Roy Mason rose from being a teenage coal miner to become one of the most influential figures in Northern Ireland, advocating a crackdown on paramilitary violence.
Ed Miliband had been among those paying tribute to the party veteran and former Northern Ireland Secretary when he died on April 19, dubbing him a man who “spent his whole life trying to improve the lives of working people”.
Born in the Barnsley area of Yorkshire on April 18, 1924, he followed his father into the mining industry at the age of 14.
Not long after he began in the pits, he witnessed one miner being carried out dead following an accident, and narrowly escaped injury himself – or an even worse fate – when the roof of the colliery collapsed.
He became involved in the National Union of Mineworkers, and then in 1953 – aged 28 – he stood for election in Barnsley.
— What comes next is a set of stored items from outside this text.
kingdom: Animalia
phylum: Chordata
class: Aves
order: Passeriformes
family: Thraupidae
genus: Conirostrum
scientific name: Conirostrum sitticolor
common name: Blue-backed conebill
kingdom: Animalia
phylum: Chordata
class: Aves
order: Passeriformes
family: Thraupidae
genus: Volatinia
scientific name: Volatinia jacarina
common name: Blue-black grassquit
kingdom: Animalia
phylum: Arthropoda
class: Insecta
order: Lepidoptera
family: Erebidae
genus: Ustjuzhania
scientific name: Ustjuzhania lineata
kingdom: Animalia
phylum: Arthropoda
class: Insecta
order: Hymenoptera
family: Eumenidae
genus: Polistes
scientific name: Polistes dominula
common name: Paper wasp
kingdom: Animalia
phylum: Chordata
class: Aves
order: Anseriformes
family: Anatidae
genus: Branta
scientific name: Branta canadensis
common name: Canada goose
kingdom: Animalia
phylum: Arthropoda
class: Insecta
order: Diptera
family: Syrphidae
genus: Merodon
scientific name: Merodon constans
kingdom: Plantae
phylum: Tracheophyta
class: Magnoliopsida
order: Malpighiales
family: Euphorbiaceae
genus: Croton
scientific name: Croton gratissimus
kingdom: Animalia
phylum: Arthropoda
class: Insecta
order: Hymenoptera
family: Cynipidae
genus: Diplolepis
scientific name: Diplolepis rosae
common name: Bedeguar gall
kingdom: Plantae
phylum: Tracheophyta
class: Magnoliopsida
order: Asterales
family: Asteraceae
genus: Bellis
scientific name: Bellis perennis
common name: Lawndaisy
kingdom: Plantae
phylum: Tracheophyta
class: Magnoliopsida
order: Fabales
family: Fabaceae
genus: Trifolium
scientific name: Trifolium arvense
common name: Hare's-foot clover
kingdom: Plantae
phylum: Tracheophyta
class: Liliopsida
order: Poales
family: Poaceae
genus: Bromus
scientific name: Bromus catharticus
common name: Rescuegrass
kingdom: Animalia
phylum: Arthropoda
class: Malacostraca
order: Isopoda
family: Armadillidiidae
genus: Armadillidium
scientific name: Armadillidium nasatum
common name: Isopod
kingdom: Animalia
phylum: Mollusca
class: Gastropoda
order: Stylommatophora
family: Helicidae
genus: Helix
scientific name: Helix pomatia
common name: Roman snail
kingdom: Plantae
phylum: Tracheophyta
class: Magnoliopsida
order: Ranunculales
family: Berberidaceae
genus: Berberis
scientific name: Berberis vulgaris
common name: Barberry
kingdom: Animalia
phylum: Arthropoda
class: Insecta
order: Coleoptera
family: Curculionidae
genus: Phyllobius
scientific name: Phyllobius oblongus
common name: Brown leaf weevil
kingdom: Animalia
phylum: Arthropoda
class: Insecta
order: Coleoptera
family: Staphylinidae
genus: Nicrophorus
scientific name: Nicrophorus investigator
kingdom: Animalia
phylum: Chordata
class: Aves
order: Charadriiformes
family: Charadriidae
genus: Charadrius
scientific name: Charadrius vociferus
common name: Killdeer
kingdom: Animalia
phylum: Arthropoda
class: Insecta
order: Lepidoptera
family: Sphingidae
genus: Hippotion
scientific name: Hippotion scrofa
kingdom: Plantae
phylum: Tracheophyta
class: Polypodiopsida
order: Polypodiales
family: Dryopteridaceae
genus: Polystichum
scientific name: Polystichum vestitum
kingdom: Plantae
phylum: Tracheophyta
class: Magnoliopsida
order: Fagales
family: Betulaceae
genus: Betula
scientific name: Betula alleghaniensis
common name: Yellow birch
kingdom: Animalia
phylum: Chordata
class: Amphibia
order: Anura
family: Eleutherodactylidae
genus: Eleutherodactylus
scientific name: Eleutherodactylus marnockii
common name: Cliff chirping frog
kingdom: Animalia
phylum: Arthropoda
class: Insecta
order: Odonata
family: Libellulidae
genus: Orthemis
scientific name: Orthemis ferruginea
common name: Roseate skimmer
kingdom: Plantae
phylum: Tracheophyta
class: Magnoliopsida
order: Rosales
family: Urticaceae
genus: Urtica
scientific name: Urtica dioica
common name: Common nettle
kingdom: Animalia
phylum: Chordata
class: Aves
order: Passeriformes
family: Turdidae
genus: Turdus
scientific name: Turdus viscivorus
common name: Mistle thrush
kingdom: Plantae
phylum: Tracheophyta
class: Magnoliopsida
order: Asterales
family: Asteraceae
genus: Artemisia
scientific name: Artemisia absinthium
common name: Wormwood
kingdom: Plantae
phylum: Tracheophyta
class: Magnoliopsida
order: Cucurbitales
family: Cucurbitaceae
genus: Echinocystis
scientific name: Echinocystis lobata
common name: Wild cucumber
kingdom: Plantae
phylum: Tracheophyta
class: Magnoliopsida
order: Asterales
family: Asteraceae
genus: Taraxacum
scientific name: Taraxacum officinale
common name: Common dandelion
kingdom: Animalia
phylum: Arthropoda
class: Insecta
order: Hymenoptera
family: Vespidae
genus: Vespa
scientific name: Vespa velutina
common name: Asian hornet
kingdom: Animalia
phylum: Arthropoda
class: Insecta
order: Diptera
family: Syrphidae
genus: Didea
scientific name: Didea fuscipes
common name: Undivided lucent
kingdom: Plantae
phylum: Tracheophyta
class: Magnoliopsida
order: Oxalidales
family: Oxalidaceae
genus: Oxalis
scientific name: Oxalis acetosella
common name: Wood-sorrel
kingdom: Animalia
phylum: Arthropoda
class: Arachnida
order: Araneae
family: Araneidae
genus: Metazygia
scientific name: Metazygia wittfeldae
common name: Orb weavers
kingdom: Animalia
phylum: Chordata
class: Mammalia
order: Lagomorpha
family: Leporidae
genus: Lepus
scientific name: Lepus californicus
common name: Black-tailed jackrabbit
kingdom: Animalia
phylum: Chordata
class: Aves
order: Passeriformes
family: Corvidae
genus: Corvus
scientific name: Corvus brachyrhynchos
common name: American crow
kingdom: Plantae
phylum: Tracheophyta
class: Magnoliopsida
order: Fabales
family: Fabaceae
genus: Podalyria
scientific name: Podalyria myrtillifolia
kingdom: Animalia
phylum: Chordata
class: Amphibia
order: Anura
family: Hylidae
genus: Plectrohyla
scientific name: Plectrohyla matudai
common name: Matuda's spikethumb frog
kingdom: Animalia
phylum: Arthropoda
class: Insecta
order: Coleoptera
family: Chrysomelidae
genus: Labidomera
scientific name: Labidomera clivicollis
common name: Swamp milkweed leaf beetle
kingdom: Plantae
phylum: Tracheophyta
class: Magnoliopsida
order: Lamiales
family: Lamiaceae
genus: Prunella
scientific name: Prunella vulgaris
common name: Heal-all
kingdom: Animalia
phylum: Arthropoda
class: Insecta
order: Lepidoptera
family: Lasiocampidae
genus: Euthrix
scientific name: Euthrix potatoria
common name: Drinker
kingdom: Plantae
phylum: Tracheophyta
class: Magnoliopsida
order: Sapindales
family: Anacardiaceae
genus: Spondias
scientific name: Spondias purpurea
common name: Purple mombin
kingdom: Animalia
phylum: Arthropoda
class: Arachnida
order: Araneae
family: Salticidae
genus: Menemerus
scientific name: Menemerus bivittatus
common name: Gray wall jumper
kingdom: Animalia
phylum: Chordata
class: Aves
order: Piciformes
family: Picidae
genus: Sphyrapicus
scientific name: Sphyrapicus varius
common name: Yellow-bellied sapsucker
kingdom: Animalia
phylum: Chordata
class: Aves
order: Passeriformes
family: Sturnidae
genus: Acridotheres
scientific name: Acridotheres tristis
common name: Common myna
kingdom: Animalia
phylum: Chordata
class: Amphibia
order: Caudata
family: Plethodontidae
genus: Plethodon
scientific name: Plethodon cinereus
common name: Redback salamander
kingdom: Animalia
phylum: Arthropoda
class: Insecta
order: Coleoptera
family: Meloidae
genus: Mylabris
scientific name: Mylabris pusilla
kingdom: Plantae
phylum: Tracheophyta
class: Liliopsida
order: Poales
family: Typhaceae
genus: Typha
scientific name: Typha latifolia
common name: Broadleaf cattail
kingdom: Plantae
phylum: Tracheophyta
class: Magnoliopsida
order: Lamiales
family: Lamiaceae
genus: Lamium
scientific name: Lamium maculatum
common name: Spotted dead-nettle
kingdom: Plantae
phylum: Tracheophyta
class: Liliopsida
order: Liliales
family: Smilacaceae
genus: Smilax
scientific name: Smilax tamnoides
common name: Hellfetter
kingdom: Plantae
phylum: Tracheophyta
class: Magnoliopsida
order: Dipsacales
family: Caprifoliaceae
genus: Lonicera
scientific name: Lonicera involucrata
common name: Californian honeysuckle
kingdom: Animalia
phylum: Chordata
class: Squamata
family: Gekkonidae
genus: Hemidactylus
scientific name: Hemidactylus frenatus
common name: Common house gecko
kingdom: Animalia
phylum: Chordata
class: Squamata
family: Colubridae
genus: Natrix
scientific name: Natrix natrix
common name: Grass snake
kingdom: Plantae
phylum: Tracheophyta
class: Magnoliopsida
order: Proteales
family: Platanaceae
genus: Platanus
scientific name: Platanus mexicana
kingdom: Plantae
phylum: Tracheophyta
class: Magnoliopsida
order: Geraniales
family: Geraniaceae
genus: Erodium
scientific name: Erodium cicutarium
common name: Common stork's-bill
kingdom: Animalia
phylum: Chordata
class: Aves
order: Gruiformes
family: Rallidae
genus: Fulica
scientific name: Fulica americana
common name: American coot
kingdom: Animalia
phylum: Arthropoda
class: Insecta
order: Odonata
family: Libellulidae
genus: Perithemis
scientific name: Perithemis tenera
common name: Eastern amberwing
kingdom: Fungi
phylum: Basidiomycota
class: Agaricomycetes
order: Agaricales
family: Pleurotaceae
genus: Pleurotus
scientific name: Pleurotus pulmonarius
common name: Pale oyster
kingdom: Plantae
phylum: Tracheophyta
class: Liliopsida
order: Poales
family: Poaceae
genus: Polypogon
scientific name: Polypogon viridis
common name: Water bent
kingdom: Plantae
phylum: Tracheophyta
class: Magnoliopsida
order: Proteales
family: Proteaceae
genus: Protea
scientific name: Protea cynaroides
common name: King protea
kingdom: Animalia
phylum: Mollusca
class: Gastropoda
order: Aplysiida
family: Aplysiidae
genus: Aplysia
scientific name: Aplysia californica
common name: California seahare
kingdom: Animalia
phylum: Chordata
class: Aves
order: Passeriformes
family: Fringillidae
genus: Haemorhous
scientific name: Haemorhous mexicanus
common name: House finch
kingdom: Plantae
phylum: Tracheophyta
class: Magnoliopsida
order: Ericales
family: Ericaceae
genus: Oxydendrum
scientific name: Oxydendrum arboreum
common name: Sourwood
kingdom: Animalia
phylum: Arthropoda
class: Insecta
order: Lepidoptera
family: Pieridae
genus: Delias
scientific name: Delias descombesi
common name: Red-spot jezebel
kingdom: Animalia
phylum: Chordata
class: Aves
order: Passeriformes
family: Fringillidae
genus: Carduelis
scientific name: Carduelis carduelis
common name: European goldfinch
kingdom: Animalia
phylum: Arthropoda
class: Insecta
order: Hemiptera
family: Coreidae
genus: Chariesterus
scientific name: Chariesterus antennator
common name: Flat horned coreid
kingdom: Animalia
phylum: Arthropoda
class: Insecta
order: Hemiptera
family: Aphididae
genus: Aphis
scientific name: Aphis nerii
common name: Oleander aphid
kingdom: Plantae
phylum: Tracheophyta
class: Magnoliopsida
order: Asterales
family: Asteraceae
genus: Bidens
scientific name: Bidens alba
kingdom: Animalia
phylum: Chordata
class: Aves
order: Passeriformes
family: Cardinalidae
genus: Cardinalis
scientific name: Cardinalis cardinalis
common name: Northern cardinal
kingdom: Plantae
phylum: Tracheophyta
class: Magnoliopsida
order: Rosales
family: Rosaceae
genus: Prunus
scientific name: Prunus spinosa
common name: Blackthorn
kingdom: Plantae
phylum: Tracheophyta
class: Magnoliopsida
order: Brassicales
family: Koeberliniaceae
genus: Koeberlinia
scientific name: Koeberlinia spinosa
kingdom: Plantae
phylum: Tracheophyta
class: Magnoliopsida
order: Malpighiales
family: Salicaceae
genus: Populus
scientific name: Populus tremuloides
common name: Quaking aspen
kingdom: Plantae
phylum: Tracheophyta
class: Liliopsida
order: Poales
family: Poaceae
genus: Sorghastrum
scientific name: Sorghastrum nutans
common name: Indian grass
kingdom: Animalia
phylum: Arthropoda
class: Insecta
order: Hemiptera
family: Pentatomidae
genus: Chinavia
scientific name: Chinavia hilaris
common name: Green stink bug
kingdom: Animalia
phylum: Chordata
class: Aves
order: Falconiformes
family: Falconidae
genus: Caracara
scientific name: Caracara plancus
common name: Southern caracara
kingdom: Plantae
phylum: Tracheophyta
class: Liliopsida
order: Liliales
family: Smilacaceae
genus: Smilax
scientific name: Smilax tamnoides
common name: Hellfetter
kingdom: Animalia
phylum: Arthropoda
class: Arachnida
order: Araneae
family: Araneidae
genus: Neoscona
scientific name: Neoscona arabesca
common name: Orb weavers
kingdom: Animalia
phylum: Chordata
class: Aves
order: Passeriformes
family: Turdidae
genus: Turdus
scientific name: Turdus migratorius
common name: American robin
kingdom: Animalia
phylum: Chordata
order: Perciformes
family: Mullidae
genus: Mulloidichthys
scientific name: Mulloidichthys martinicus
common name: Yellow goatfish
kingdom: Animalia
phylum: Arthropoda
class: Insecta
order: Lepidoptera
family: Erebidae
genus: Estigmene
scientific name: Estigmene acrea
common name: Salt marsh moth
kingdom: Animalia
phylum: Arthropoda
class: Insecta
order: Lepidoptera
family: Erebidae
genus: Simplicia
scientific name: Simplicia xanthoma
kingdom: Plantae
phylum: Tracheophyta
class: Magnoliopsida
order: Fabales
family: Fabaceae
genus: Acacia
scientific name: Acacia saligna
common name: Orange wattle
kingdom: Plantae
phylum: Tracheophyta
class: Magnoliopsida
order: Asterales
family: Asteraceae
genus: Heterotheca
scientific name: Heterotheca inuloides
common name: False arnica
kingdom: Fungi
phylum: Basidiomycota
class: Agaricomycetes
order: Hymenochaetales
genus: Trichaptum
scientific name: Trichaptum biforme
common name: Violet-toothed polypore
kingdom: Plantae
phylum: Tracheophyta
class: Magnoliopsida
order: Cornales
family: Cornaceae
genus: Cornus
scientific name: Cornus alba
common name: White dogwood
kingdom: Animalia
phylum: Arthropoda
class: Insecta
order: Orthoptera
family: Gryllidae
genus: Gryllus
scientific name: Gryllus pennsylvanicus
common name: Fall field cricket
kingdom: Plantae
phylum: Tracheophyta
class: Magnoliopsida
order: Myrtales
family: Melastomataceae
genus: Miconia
He went on to hold the seat for more than 30 years, during which time he rose through the party ranks.
He was appointed defence secretary in 1974, and reportedly advised Prime Minister Wilson not to deploy British troops to break the anti-Sunningdale strike during the Ulster Workers’ Council strike, as well as overseeing the deployment of the SAS to the Province.
The Telegraph records that in 1976 his solid working-class credentials led him to fleetingly consider a leadership bid for the party.
Instead he was appointed Northern Ireland Secretary - a role he would occupy until 1979.
It followed the collapse of Sunningdale, and in 1976 he told the Labour Party conference: “Ulster has had enough of initiatives.”
Instead, his tenure in Northern Ireland was marked by a staunch commitment quelling the violence using the security forces.
During his time in office, the IRA began to reorganise itself into tighter, smaller local units, instead of larger regional hierarchies, in order to try to combat security forces’ efforts to wipe them out.
A number of sources quote Martin McGuinness as saying that, at the time, “Mason beat the **** out of us”.
Brian Elliott, a Yorkshire historian who has specialised in Lord Mason’s life, said: “He was determined that the terrorists should be treated as criminals rather than political prisoners and during the three years he lived at Stormont he lived and breathed the Troubles.”
His refusal to allow political status for prisoners was later continued by Thatcher.
But his tough focus on security, rather than politics, drew the ire of constitutional nationalist leader Gerry Fitt (who is said to have believed Mason set the Province back by up to 15 years as well as politicians in the Republic.
The left-wing magazine New Statesman, in an obituary headlined “Rest in peace, Roy Mason, and good riddance”, dubbed him “a truly terrible Secretary of State for Northern Ireland” for the same reason.
After Labour were defeated in 1979, he became Shadow Secretary of State. He later entered the House of Lords.
He remained committed to an uncompromising stance against terror, telling the House of Lords in 1988: “To defeat the terrorists there is a price to pay. There is the inconvenience, irritation, annoyance with police and Special Branch Officers and the curtailment of our total freedom and civil liberties.”
He later summed up the view as follows: “Some liberty must be sacrificed in the defence of liberty”.
His political activities declined in the last few years.
He suffered a stroke earlier in 2015 and had moved into a care home.
He died on April 19, 2015, aged 91.
A service was held at Ardsley crematorium on April 29, where he was cremated.
He is survived by his wife, Marjorie and daughters Susan and Jill.